• About this exercise: Reproduce the text of each row below word for word, omitting the pictures.

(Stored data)
Segment Open

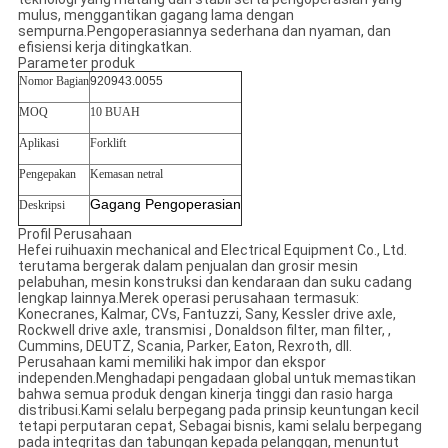
mulus, menggantikan gagang lama dengan
sempurna.Pengoperasiannya sederhana dan nyaman, dan
efisiensi kerja ditingkatkan.
Parameter produk
Nomor Bagian
920943.0055
MOQ
10 BUAH
Aplikasi
Forklift
Pengepakan
Kemasan netral
Gagang Pengoperasian
Deskripsi
Profil Perusahaan
Hefei ruihuaxin mechanical and Electrical Equipment Co., Ltd.
terutama bergerak dalam penjualan dan grosir mesin
pelabuhan, mesin konstruksi dan kendaraan dan suku cadang
lengkap lainnya.Merek operasi perusahaan termasuk:
Konecranes, Kalmar, CVs, Fantuzzi, Sany, Kessler drive axle,
Rockwell drive axle, transmisi , Donaldson filter, man filter, ,
Cummins, DEUTZ, Scania, Parker, Eaton, Rexroth, dll.
Perusahaan kami memiliki hak impor dan ekspor
independen.Menghadapi pengadaan global untuk memastikan
bahwa semua produk dengan kinerja tinggi dan rasio harga
distribusi.Kami selalu berpegang pada prinsip keuntungan kecil
tetapi perputaran cepat, Sebagai bisnis, kami selalu berpegang
pada integritas dan tabungan kepada pelanggan, menuntut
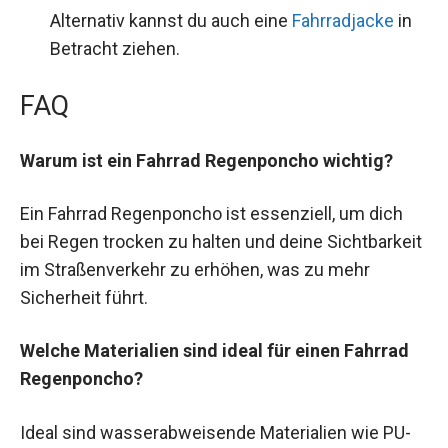
Alternativ kannst du auch eine
Fahrradjacke
in
Betracht ziehen.
FAQ
Warum ist ein Fahrrad Regenponcho wichtig?
Ein Fahrrad Regenponcho ist essenziell, um dich
bei Regen trocken zu halten und deine Sichtbarkeit
im Straßenverkehr zu erhöhen, was zu mehr
Sicherheit führt.
Welche Materialien sind ideal für einen Fahrrad
Regenponcho?
Ideal sind wasserabweisende Materialien wie PU-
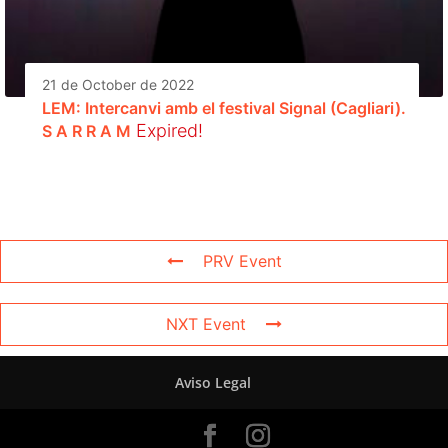
21 de October de 2022
LEM: Intercanvi amb el festival Signal (Cagliari).
Expired!
S A R R A M
PRV Event
NXT Event
Aviso Legal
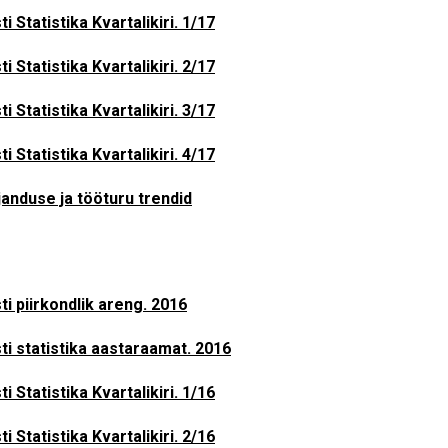
ti Statistika Kvartalikiri. 1/17
ti Statistika Kvartalikiri. 2/17
ti Statistika Kvartalikiri. 3/17
ti Statistika Kvartalikiri. 4/17
anduse ja tööturu trendid
ti piirkondlik areng. 2016
ti statistika aastaraamat. 2016
ti Statistika Kvartalikiri. 1/16
ti Statistika Kvartalikiri. 2/16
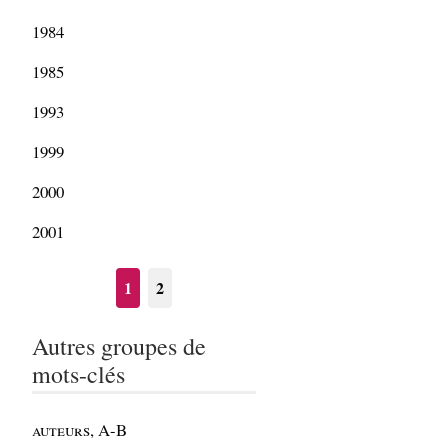
1984
1985
1993
1999
2000
2001
1
2
Autres groupes de
mots-clés
auteurs, A-B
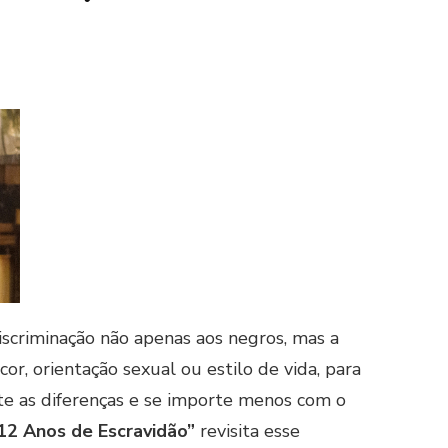
discriminação não apenas aos negros, mas a
or, orientação sexual ou estilo de vida, para
te as diferenças e se importe menos com o
12 Anos de Escravidão”
revisita esse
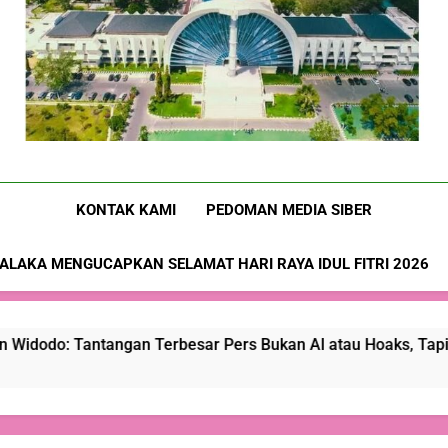
Nusa-Flobamora.co
KONTAK KAMI
PEDOMAN MEDIA SIBER
ALAKA MENGUCAPKAN SELAMAT HARI RAYA IDUL FITRI 2026
tangan Terbesar Pers Bukan Al atau Hoaks, Tapi Kepercayaan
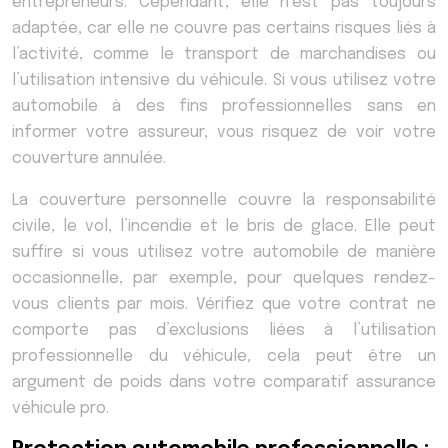
entrepreneurs. Cependant, elle n’est pas toujours
adaptée, car elle ne couvre pas certains risques liés à
l’activité, comme le transport de marchandises ou
l’utilisation intensive du véhicule. Si vous utilisez votre
automobile à des fins professionnelles sans en
informer votre assureur, vous risquez de voir votre
couverture annulée.
La couverture personnelle couvre la responsabilité
civile, le vol, l’incendie et le bris de glace. Elle peut
suffire si vous utilisez votre automobile de manière
occasionnelle, par exemple, pour quelques rendez-
vous clients par mois. Vérifiez que votre contrat ne
comporte pas d’exclusions liées à l’utilisation
professionnelle du véhicule, cela peut être un
argument de poids dans votre comparatif assurance
véhicule pro.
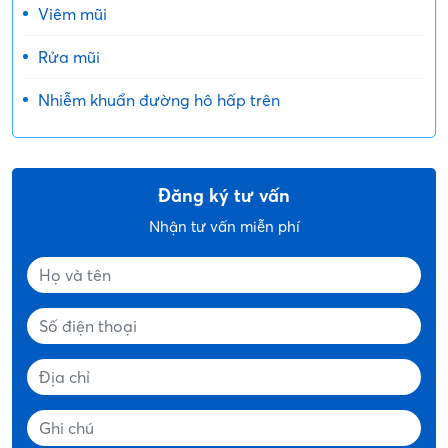
Viêm mũi
Rửa mũi
Nhiễm khuẩn đường hô hấp trên
Đăng ký tư vấn
Nhận tư vấn miễn phí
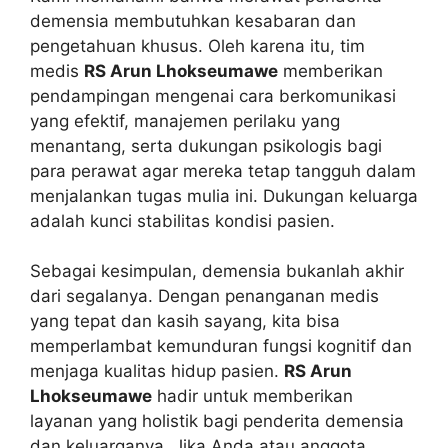
demensia membutuhkan kesabaran dan
pengetahuan khusus. Oleh karena itu, tim
medis
RS Arun Lhokseumawe
memberikan
pendampingan mengenai cara berkomunikasi
yang efektif, manajemen perilaku yang
menantang, serta dukungan psikologis bagi
para perawat agar mereka tetap tangguh dalam
menjalankan tugas mulia ini. Dukungan keluarga
adalah kunci stabilitas kondisi pasien.
Sebagai kesimpulan, demensia bukanlah akhir
dari segalanya. Dengan penanganan medis
yang tepat dan kasih sayang, kita bisa
memperlambat kemunduran fungsi kognitif dan
menjaga kualitas hidup pasien.
RS Arun
Lhokseumawe
hadir untuk memberikan
layanan yang holistik bagi penderita demensia
dan keluarganya. Jika Anda atau anggota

Segment Closed

• Expected answer:
mulus, menggantikan gagang lama dengan
sempurna.Pengoperasiannya sederhana dan nyaman, dan
efisiensi kerja ditingkatkan.
Parameter produk
Nomor Bagian
920943.0055
MOQ
10 BUAH
Aplikasi
Forklift
Pengepakan
Kemasan netral
Gagang Pengoperasian
Deskripsi
Profil Perusahaan
Hefei ruihuaxin mechanical and Electrical Equipment Co., Ltd.
terutama bergerak dalam penjualan dan grosir mesin
pelabuhan, mesin konstruksi dan kendaraan dan suku cadang
lengkap lainnya.Merek operasi perusahaan termasuk:
Konecranes, Kalmar, CVs, Fantuzzi, Sany, Kessler drive axle,
Rockwell drive axle, transmisi , Donaldson filter, man filter, ,
Cummins, DEUTZ, Scania, Parker, Eaton, Rexroth, dll.
Perusahaan kami memiliki hak impor dan ekspor
independen.Menghadapi pengadaan global untuk memastikan
bahwa semua produk dengan kinerja tinggi dan rasio harga
distribusi.Kami selalu berpegang pada prinsip keuntungan kecil
tetapi perputaran cepat, Sebagai bisnis, kami selalu berpegang
pada integritas dan tabungan kepada pelanggan, menuntut
Alternativ kannst du auch eine
Fahrradjacke
in
Betracht ziehen.
FAQ
Warum ist ein Fahrrad Regenponcho wichtig?
Ein Fahrrad Regenponcho ist essenziell, um dich
bei Regen trocken zu halten und deine Sichtbarkeit
im Straßenverkehr zu erhöhen, was zu mehr
Sicherheit führt.
Welche Materialien sind ideal für einen Fahrrad
Regenponcho?
Ideal sind wasserabweisende Materialien wie PU-
21 de October de 2022
LEM: Intercanvi amb el festival Signal (Cagliari).
Expired!
S A R R A M
PRV Event
NXT Event
Aviso Legal
ti Statistika Kvartalikiri. 1/17
ti Statistika Kvartalikiri. 2/17
ti Statistika Kvartalikiri. 3/17
ti Statistika Kvartalikiri. 4/17
anduse ja tööturu trendid
ti piirkondlik areng. 2016
ti statistika aastaraamat. 2016
ti Statistika Kvartalikiri. 1/16
ti Statistika Kvartalikiri. 2/16
1984
1985
1993
1999
2000
2001
1
2
Autres groupes de
mots-clés
auteurs, A-B
discriminação não apenas aos negros, mas a
or, orientação sexual ou estilo de vida, para
te as diferenças e se importe menos com o
12 Anos de Escravidão”
revisita esse
Nusa-Flobamora.co
KONTAK KAMI
PEDOMAN MEDIA SIBER
ALAKA MENGUCAPKAN SELAMAT HARI RAYA IDUL FITRI 2026
tangan Terbesar Pers Bukan Al atau Hoaks, Tapi Kepercayaan
entrepreneurs. Cependant, elle n’est pas toujours
adaptée, car elle ne couvre pas certains risques liés à
l’activité, comme le transport de marchandises ou
l’utilisation intensive du véhicule. Si vous utilisez votre
automobile à des fins professionnelles sans en
informer votre assureur, vous risquez de voir votre
couverture annulée.
La couverture personnelle couvre la responsabilité
civile, le vol, l’incendie et le bris de glace. Elle peut
suffire si vous utilisez votre automobile de manière
occasionnelle, par exemple, pour quelques rendez-
vous clients par mois. Vérifiez que votre contrat ne
comporte pas d’exclusions liées à l’utilisation
professionnelle du véhicule, cela peut être un
argument de poids dans votre comparatif assurance
véhicule pro.
Viêm mũi
Rửa mũi
Nhiễm khuẩn đường hô hấp trên
Đăng ký tư vấn
Nhận tư vấn miễn phí
demensia membutuhkan kesabaran dan
pengetahuan khusus. Oleh karena itu, tim
medis
RS Arun Lhokseumawe
memberikan
pendampingan mengenai cara berkomunikasi
yang efektif, manajemen perilaku yang
menantang, serta dukungan psikologis bagi
para perawat agar mereka tetap tangguh dalam
menjalankan tugas mulia ini. Dukungan keluarga
adalah kunci stabilitas kondisi pasien.
Sebagai kesimpulan, demensia bukanlah akhir
dari segalanya. Dengan penanganan medis
yang tepat dan kasih sayang, kita bisa
memperlambat kemunduran fungsi kognitif dan
menjaga kualitas hidup pasien.
RS Arun
Lhokseumawe
hadir untuk memberikan
layanan yang holistik bagi penderita demensia
dan keluarganya. Jika Anda atau anggota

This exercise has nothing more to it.